Another Columbus Day came and went this week, although not as such in Minneapolis, which voted this year to honor Indigenous Peoples’ Day instead, a time to reflect on the price American Indians paid for the greed and ruthlessness of my European ancestors. Yet it is ironic that Columbus should take the blame, for he was our first “multicultural” hero. An Italian Catholic who sailed for Spain, Columbus was one of a handful of celebrated Americans who did not fit neatly into the white Anglo-Saxon Protestant mold.
Many of our cherished national stories have their dark sides. The Pilgrims of New England who braved the storm-tossed Atlantic seeking the freedom to worship God were also religious bigots, ready to jail, flog or exile anyone who did not share their views on Christian doctrine. The colonists at Jamestown, England’s first permanent settlement in the New World, owed their survival to hard work and John Smith’s tough leadership, but it took tobacco and slave labor to make the colony a commercial success.

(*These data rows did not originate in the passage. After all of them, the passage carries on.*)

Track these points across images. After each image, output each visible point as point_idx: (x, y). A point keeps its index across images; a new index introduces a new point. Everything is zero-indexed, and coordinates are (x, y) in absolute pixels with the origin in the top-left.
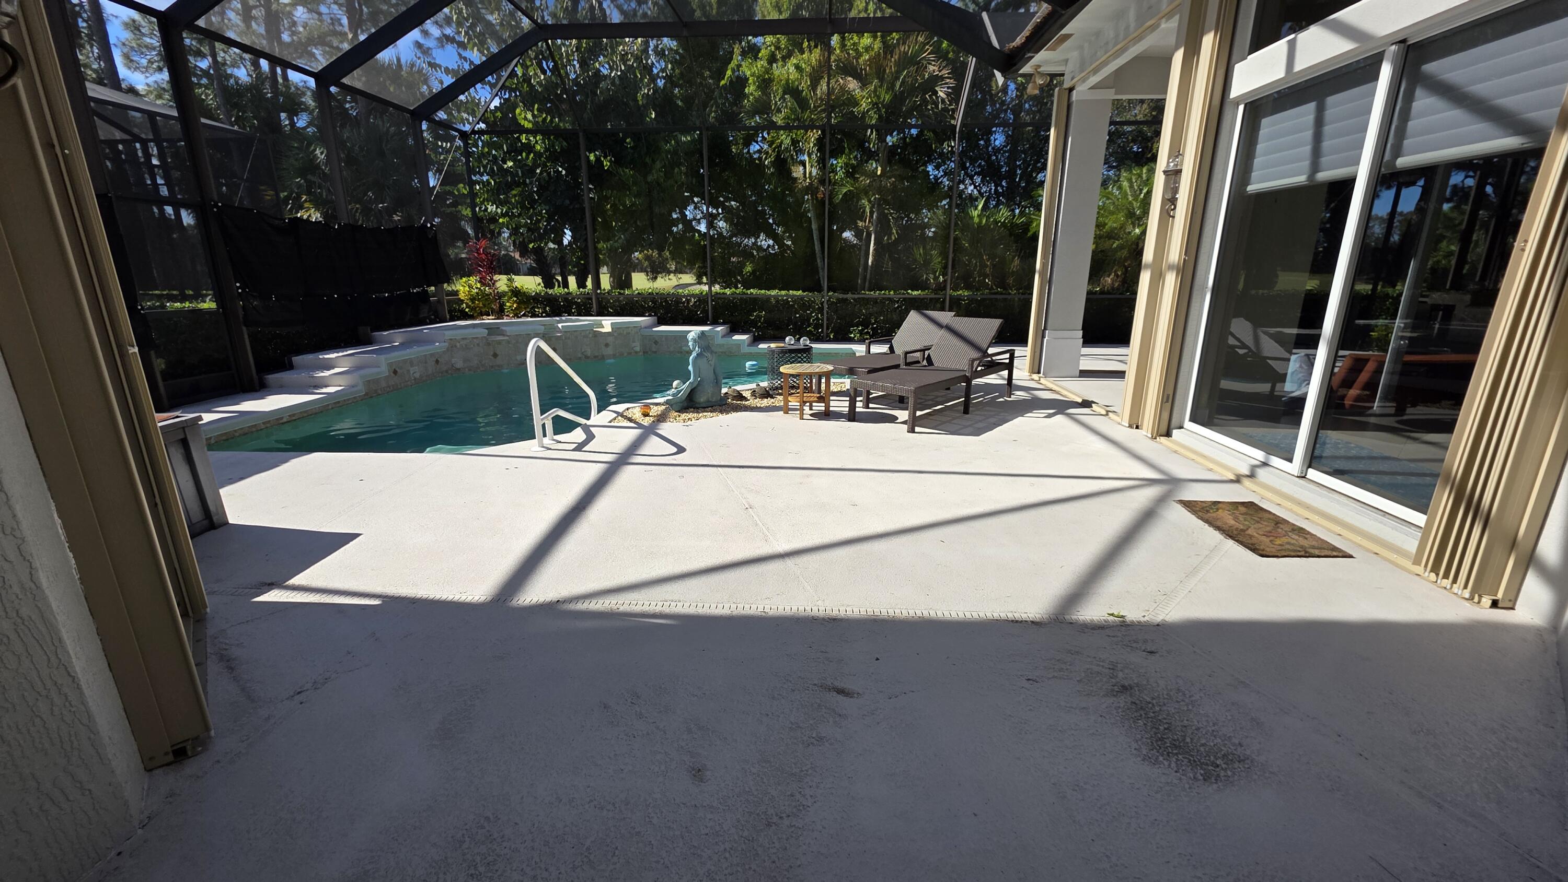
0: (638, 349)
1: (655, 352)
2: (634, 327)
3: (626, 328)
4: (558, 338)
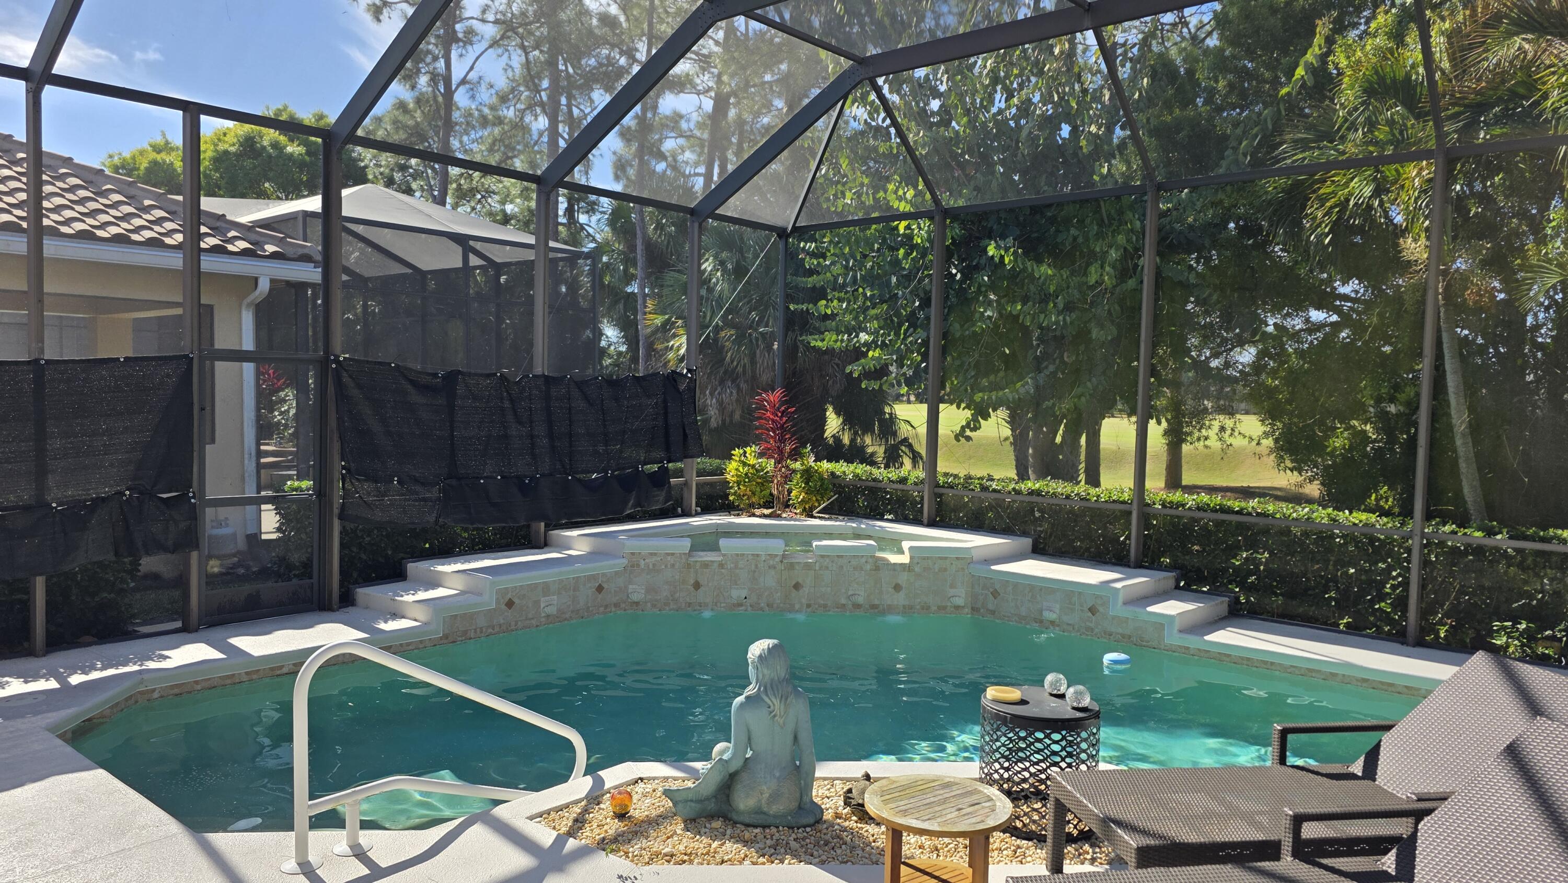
0: (960, 602)
1: (993, 612)
2: (957, 558)
3: (941, 558)
4: (808, 566)
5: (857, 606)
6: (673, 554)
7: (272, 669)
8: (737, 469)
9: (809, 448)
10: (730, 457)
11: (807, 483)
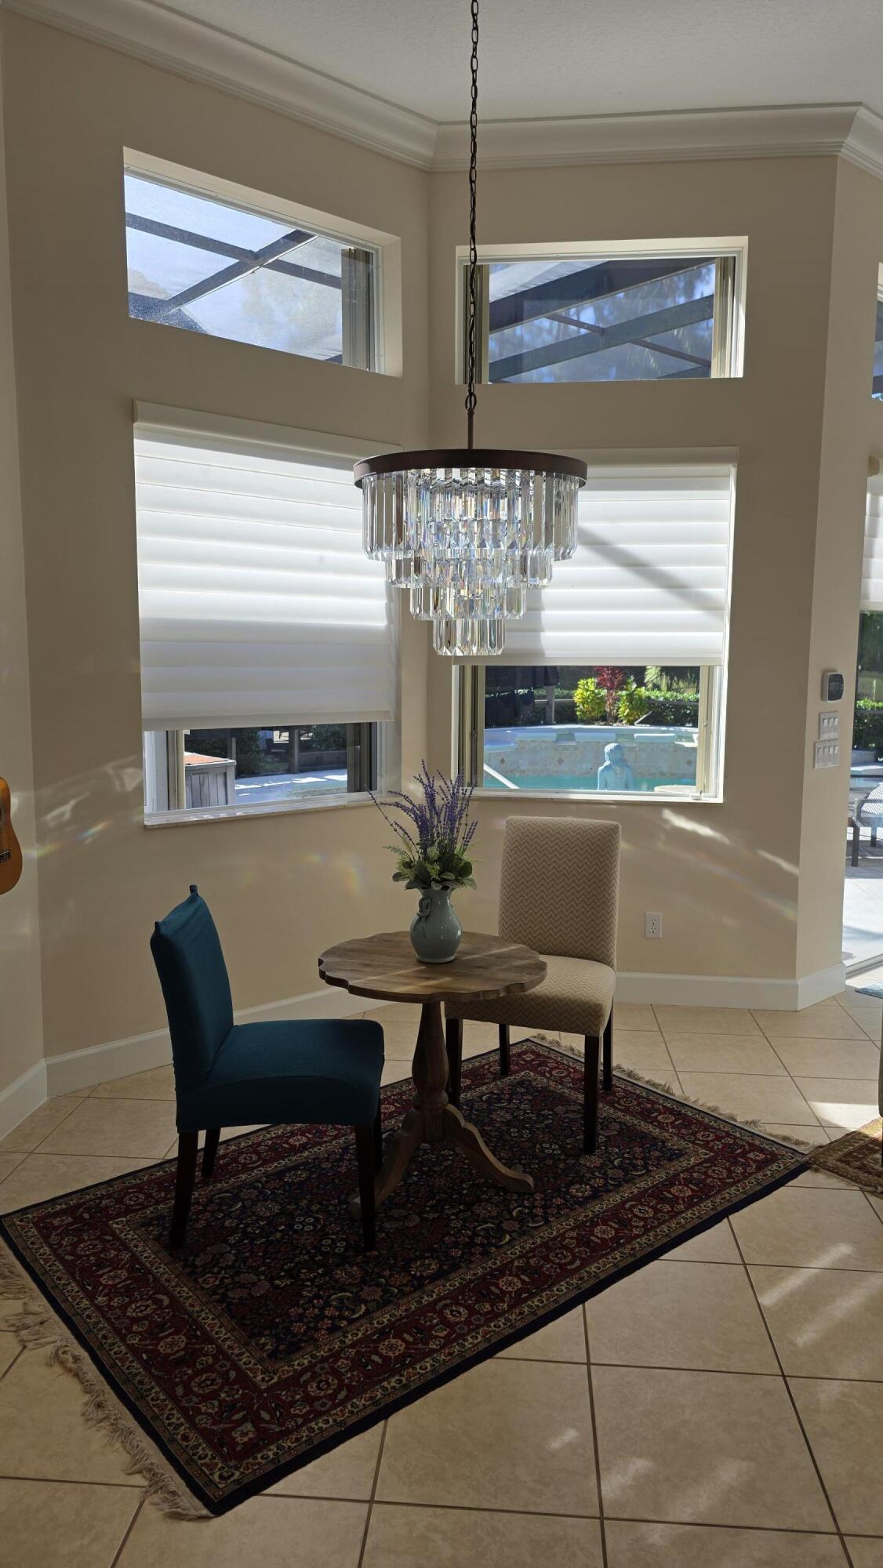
4: (631, 749)
6: (545, 742)
8: (582, 694)
9: (632, 678)
10: (576, 687)
11: (631, 703)
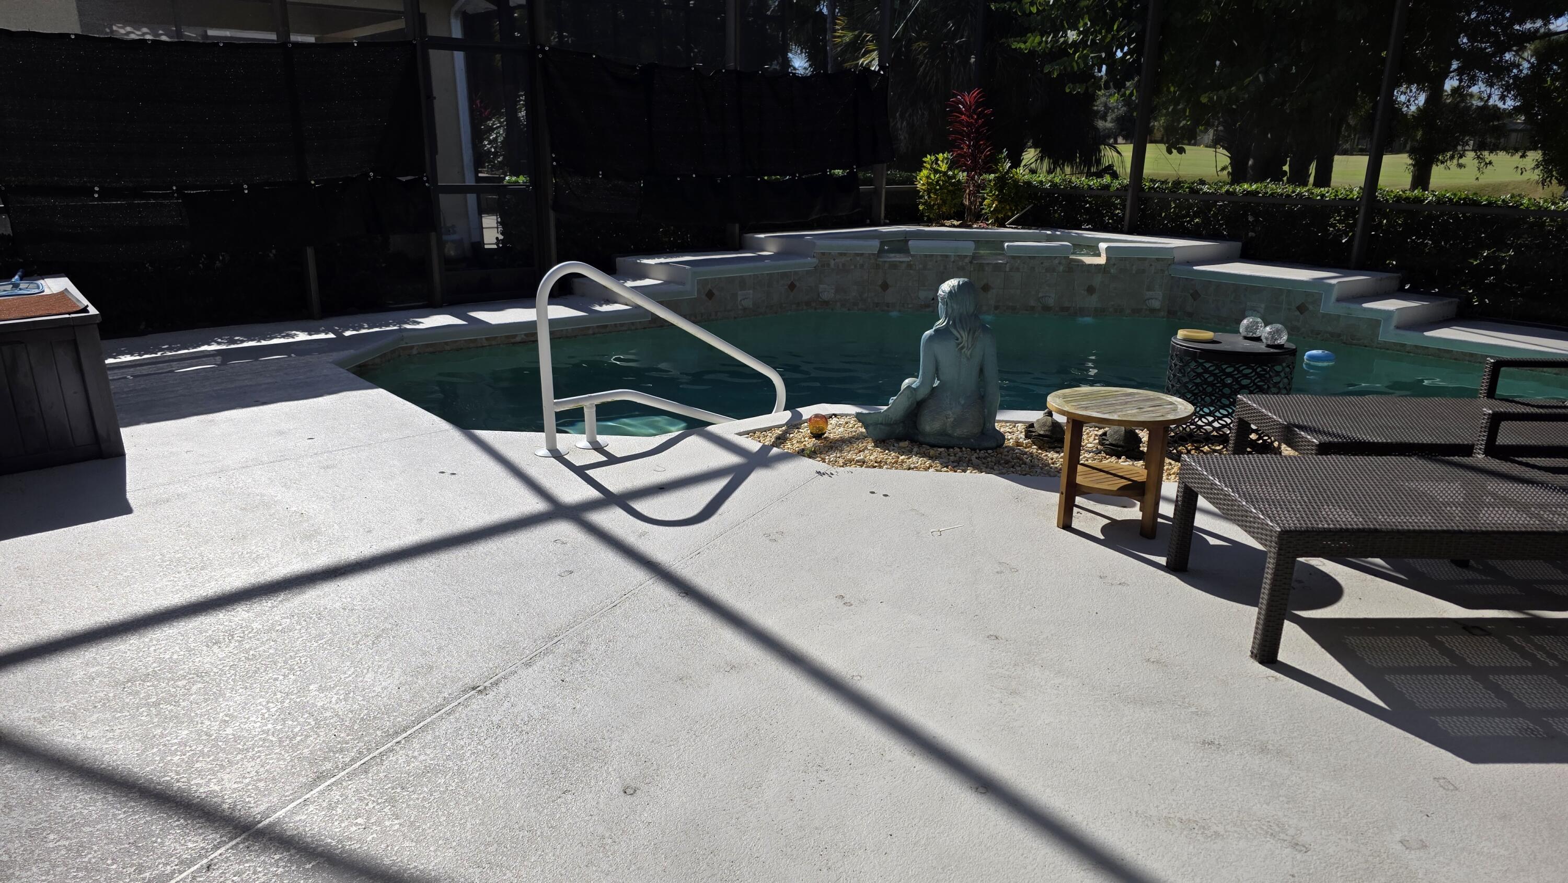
0: (1156, 304)
1: (1191, 315)
2: (1157, 259)
3: (1139, 259)
4: (997, 267)
5: (1046, 308)
6: (862, 254)
7: (507, 337)
8: (928, 177)
9: (1005, 152)
10: (920, 167)
11: (1001, 191)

Unfortunately for Columbus, the dark side of his story took center stage. Even though his voyages predated European settlement of North America by more than a century, he is the one we blame for the tragic consequences of Western expansionism. But it should come as no surprise that Columbus has lost his place among America’s heroes, for he always had two strikes against him: He belonged to the wrong ethnic group, and he practiced the wrong religion.

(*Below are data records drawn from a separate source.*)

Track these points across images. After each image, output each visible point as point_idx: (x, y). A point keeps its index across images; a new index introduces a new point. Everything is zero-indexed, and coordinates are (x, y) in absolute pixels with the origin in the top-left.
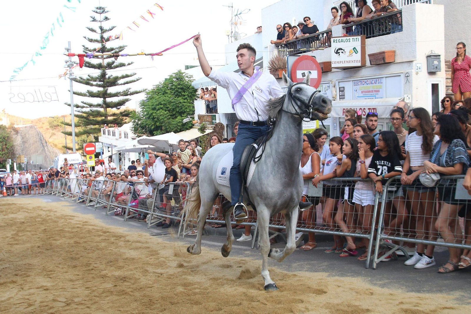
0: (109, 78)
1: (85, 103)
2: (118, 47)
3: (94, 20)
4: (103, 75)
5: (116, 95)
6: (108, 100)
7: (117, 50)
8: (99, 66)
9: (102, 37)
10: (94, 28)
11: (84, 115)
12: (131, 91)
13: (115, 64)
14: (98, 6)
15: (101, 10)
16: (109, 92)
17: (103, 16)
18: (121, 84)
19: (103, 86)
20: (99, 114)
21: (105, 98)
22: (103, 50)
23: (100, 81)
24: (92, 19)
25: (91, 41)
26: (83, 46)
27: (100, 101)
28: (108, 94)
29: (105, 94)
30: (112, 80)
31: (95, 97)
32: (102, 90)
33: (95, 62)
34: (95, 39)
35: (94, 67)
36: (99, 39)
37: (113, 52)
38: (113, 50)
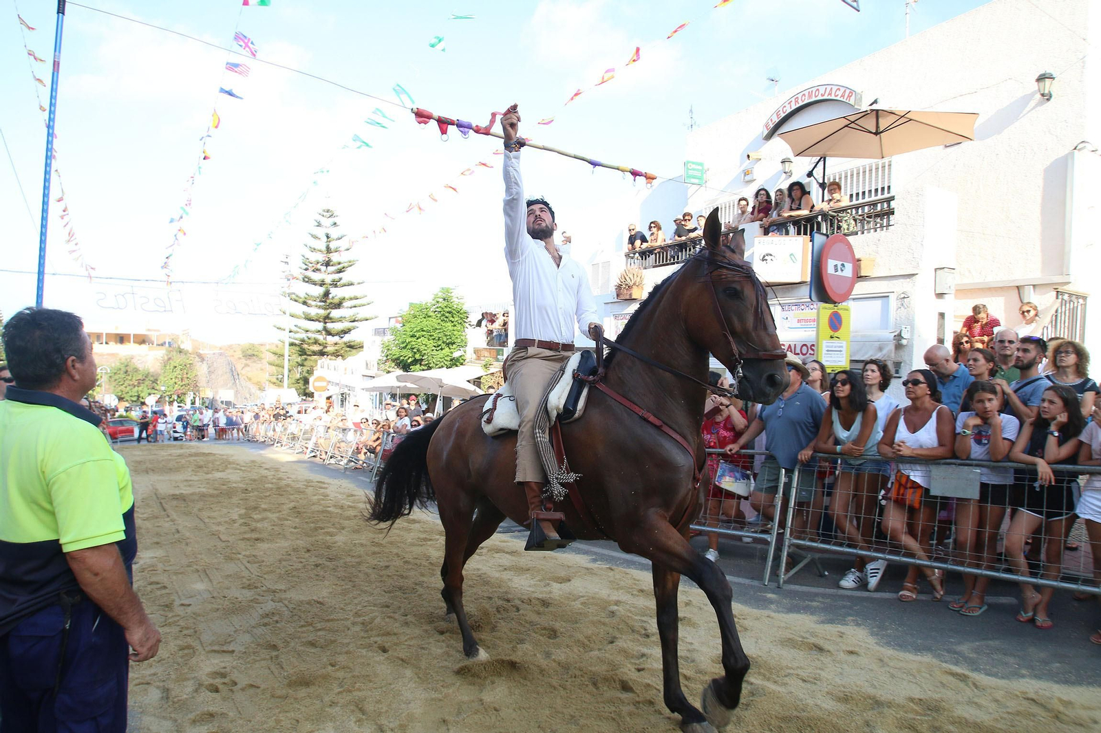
0: (333, 297)
1: (300, 328)
2: (346, 261)
3: (319, 225)
4: (327, 294)
5: (340, 320)
6: (330, 326)
7: (346, 265)
8: (322, 284)
9: (328, 248)
10: (319, 236)
11: (297, 342)
12: (359, 317)
13: (342, 282)
14: (327, 208)
15: (329, 213)
16: (331, 315)
17: (332, 220)
18: (347, 308)
19: (325, 309)
20: (316, 342)
21: (325, 323)
22: (327, 264)
23: (321, 301)
24: (317, 224)
25: (313, 250)
26: (303, 256)
27: (320, 326)
28: (331, 319)
29: (327, 318)
30: (336, 301)
31: (313, 320)
32: (322, 312)
33: (316, 277)
34: (319, 249)
35: (315, 283)
36: (324, 248)
37: (340, 267)
38: (339, 264)
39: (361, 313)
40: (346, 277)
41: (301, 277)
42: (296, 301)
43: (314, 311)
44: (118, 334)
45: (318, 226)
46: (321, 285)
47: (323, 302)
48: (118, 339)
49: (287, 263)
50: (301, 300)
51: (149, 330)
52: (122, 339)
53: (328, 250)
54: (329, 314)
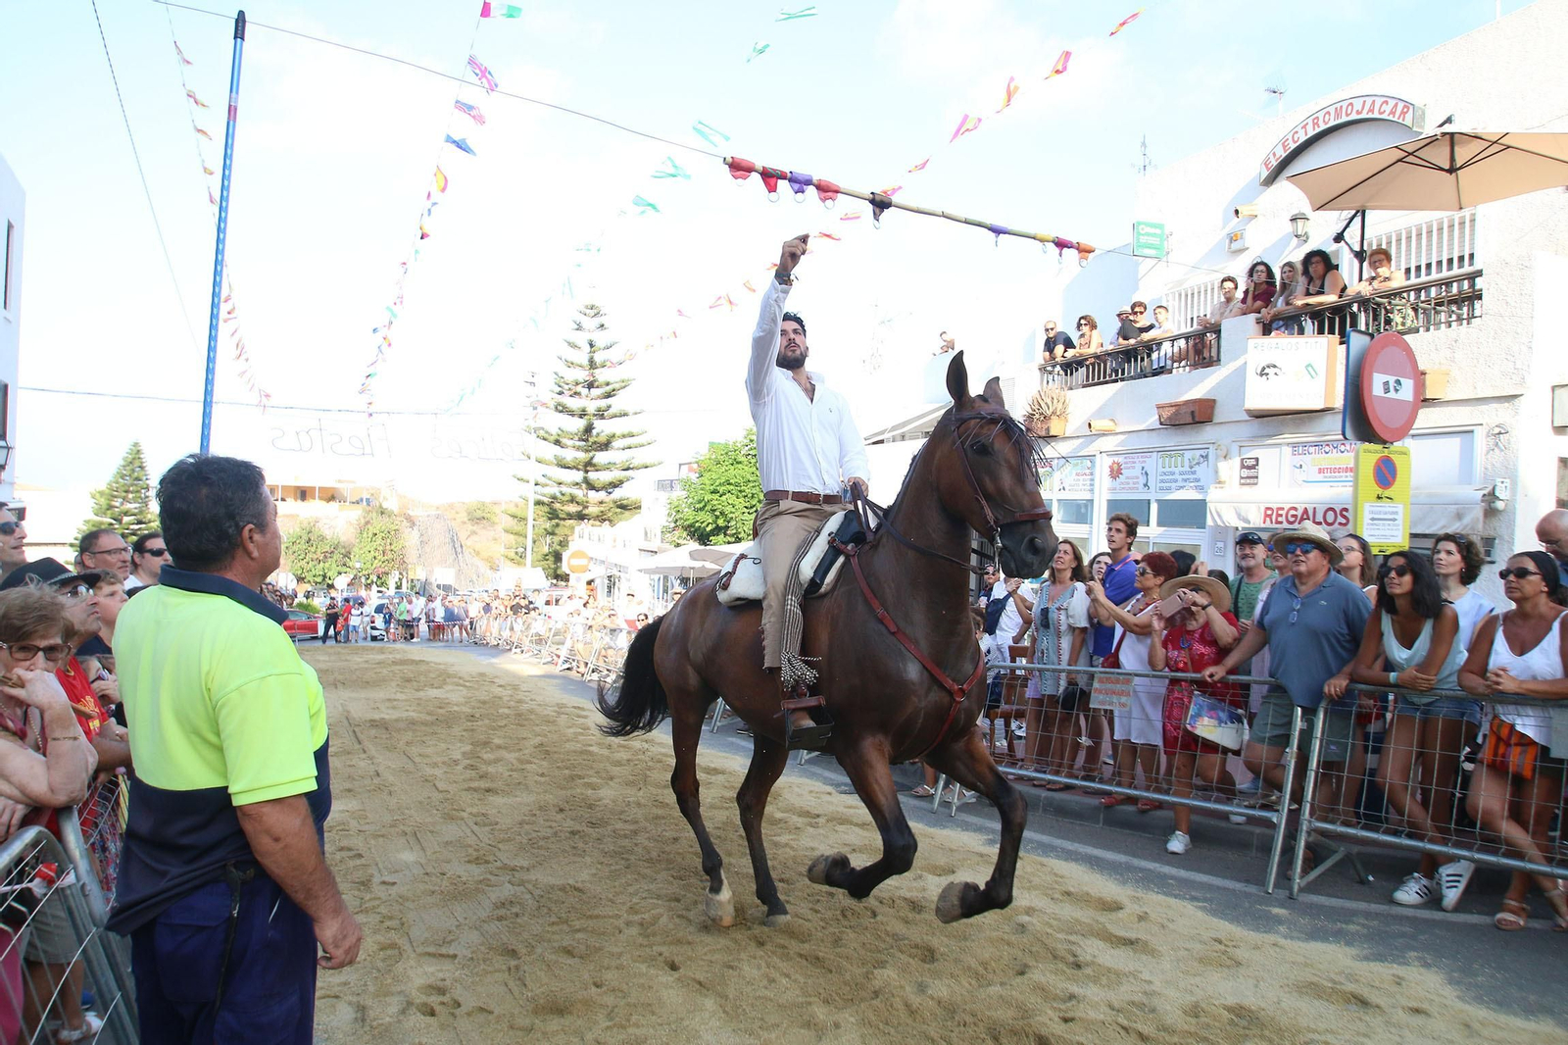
0: (598, 434)
1: (550, 479)
2: (618, 380)
3: (579, 328)
4: (589, 429)
5: (608, 467)
6: (592, 476)
7: (617, 386)
8: (583, 414)
9: (592, 361)
10: (579, 344)
11: (546, 500)
12: (635, 463)
13: (611, 411)
14: (590, 303)
15: (594, 311)
16: (595, 461)
17: (598, 321)
18: (618, 449)
19: (587, 451)
20: (573, 500)
21: (587, 472)
22: (591, 385)
23: (580, 440)
24: (577, 327)
25: (570, 364)
26: (556, 373)
27: (578, 476)
28: (595, 465)
29: (589, 465)
30: (603, 439)
31: (569, 468)
32: (582, 456)
33: (574, 404)
34: (579, 363)
35: (572, 413)
36: (585, 362)
37: (608, 389)
38: (608, 384)
39: (638, 457)
40: (617, 404)
41: (552, 404)
42: (545, 439)
43: (570, 455)
44: (298, 487)
45: (577, 329)
46: (581, 416)
47: (583, 440)
48: (299, 495)
49: (532, 383)
50: (552, 438)
51: (340, 481)
52: (303, 494)
53: (592, 364)
54: (592, 458)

It’s a truism that winners write history. For much of American history, the winners have been WASPs — the white Anglo-Saxon Protestants with their roots firmly planted in the soil of Old England. The heroes of Jamestown and Plymouth Rock were WASPs. So, too, were George Washington, Thomas Jefferson, Ben Franklin, Abraham Lincoln and all but two of our 43 presidents. But Columbus broke the mold. Columbus was an Italian, and Italians in the early 20th century were among the last and least welcome of America’s immigrants. In a way, Columbus was the first national hero to achieve front-runner status based on a write-in campaign.

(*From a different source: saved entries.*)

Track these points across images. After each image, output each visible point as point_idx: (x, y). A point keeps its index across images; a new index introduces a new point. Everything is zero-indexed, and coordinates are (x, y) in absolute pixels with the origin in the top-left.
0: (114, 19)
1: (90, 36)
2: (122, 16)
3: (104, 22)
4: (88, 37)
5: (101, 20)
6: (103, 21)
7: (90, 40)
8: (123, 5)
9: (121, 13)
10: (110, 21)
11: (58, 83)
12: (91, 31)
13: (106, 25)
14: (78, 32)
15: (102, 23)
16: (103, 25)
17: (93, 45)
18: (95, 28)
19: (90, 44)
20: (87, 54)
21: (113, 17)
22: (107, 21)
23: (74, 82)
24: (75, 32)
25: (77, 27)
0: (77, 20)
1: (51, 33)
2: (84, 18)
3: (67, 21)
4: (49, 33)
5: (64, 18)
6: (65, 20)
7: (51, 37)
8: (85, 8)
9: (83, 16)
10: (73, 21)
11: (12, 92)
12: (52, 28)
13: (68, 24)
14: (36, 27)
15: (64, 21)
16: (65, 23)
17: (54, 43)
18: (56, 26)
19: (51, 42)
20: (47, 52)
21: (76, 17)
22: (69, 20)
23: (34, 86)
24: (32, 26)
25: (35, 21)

The successful lobbying effort that resulted in Columbus Day becoming a federal holiday in 1937 was an important victory for Italian-Americans, one that other ethnic and interest groups would seek to emulate in the years to come.
But the worst strike against Columbus was that he was a Roman Catholic. Catholics have always been a religious minority in Protestant America, and Catholic loyalty to the pope — a foreign prince — made them easy targets.
Catholics had a special place on the Ku Klux Klan hate list, right next to Jews and African-Americans. Like the New England Pilgrims, Roman Catholics in England were a persecuted religious minority. English Catholics founded the colony of Maryland and were soon joined by Catholics from Ireland, Germany and, finally, Italy. Columbus was a logical choice to show that Catholics, too, had played a part in the founding of America.
It is unfortunate that Columbus has to go, for he embodies many of the qualities we respect in the powerful and famous of our own day. Like Bill Gates and the late Steve Jobs, Columbus came from an ordinary family with no pedigree or family power to pave his way. Like them, he was a technocrat, a master navigator in a day when sailing a small vessel across the ocean was as much of a mystery as the inner workings of the Internet.
But Columbus was a product of his time, an accurate reflection of the passions and prejudices of Europe in the late 15th century. Perhaps we are too eager to find fault, too unwilling to accept the fact that few people get anything of importance done without making mistakes along the way. People who achieve big things often make big mistakes, and so it is for Columbus.
As for me, I’d rather pin the blame on Amerigo Vespucci.
He’s the one who wrote the book that put America on the map, and he’s the one who gave our country his name. That way, when we blame Amerigo for the mistakes of the past, we will really be blaming ourselves. And that’s an irony I can live with.
Rick Menzel, of St. Louis Park, is a retired teacher.